Man in the Shadows : A Short Novel and Six Stories
- Author: Peter Corris
- Language: English
- Series: Cliff Hardy
- Genre: Crime fiction story collection
- Publisher: Allen and Unwin
- Publication date: 1988
- Publication place: Australia
- Media type: Print
- Pages: 195
- ISBN: 0043202268
- Preceded by: The January Zone
- Followed by: O'Fear

= Man in the Shadows : A Short Novel and Six Stories =

1988 crime story collection by Australian writer Peter Corris

Man in the Shadows : A Short Novel and Six Stories is a 1988 Australian collection of crime stories by Peter Corris.

It was the eleventh book, and third story collection, featuring the author's continuing character Cliff Hardy.

==Contents==
- "Man in the Shadows" - novella
- "Cloudburst" - short story
- "High Integrity" - short story
- "Box On!" - short story
- "The Deserter" - short story
- "Byron Kelly's Big Mistake" - short story
- "Norman Mailer's Christmas" - short story

==Critical reception==
Writing in The Canberra Times reviewer Mark Thomas called it "a hard-boiled pot-boiler... The stories represent thin, flat padding, especially one in which we are asked to believe that the army engages in clandestine operations in New Caledonia. The novel is far more enticing, and turns out to be as brisk, witty and acute as earlier Cliff Hardy stories."

In The Sydney Morning Herald Stephen Knight noted the "rather grim and resolute ending."
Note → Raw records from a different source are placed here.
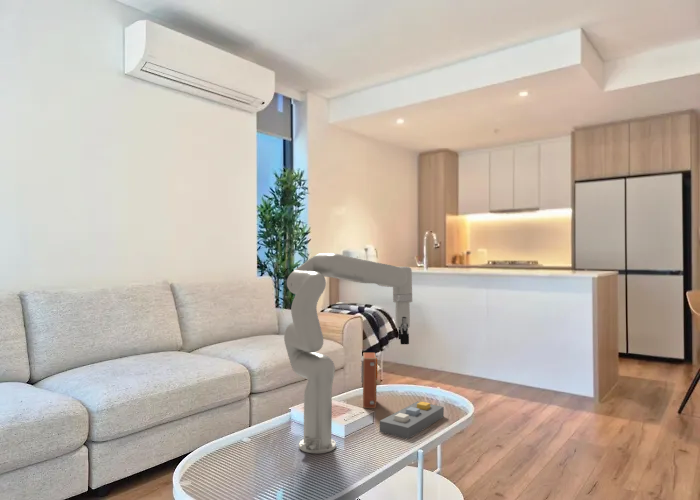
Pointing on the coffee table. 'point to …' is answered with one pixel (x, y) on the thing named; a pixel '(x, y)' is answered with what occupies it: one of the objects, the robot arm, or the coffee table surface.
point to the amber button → (423, 405)
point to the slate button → (413, 411)
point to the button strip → (411, 421)
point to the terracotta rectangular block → (369, 379)
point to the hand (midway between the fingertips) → (403, 341)
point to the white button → (401, 417)
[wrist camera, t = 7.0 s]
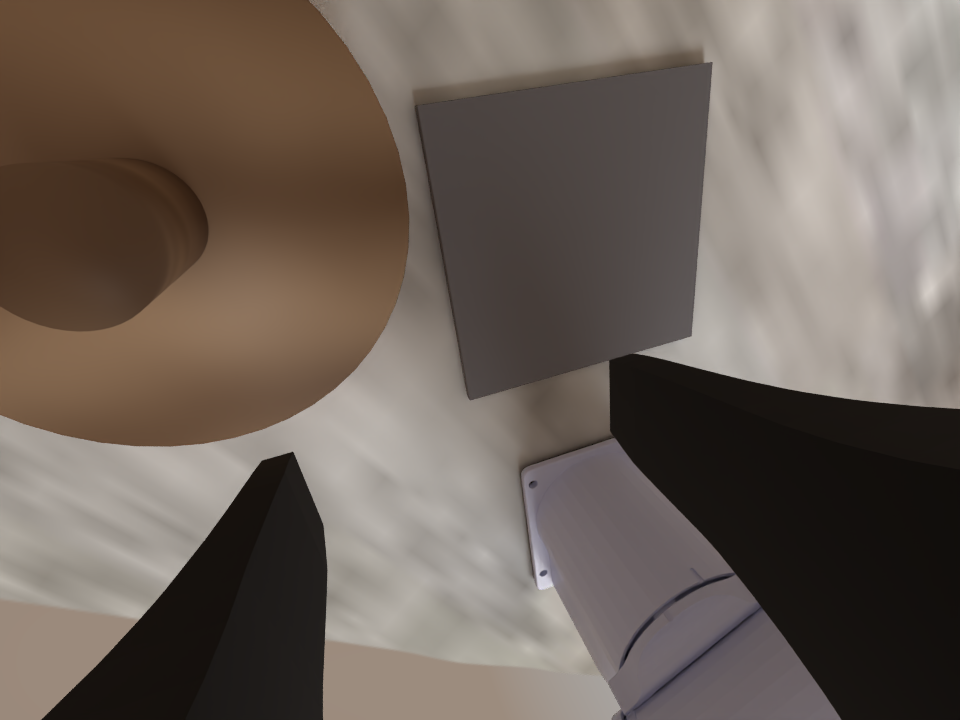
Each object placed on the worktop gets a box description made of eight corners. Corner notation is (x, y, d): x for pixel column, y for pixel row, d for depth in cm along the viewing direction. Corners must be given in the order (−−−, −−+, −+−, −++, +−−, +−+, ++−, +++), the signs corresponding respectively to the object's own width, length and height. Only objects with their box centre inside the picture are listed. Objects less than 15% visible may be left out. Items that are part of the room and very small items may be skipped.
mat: (686, 333, 24) (691, 336, 24) (467, 396, 21) (470, 400, 21) (704, 63, 18) (712, 62, 18) (415, 106, 16) (417, 105, 16)
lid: (450, 348, 16) (497, 421, 12) (52, 488, 14) (-70, 640, 10) (301, -165, 10) (283, -403, 6) (-447, -57, 8) (-1380, -305, 4)
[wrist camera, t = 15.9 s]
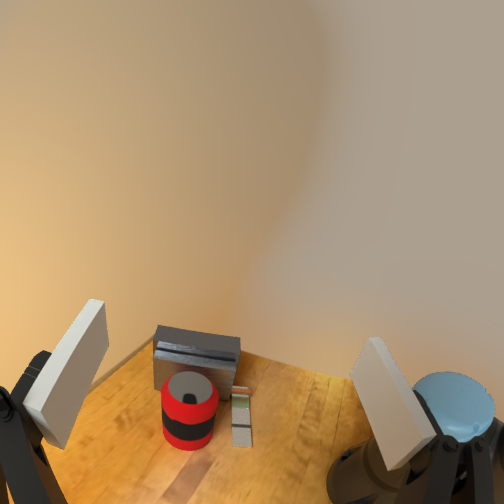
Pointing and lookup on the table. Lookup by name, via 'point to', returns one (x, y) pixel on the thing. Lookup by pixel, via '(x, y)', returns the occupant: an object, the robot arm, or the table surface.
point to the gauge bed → (218, 350)
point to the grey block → (197, 371)
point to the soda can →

Ray Davie in The Age called the novella "a readable, lively story, but lacks the rich texture of some earlier Hardy yarns" and thought "the short stories are deftly done."

==Publication history==
After the collection's initial publication in 1988, it was reprinted as follows:

- Bantam Books, USA, 1991
- Allen and Unwin, Australia, 2014

==Notes==

In the lead-up to the publication of the collection, Corris was interviewed for The Age newspaper by Candida Baker.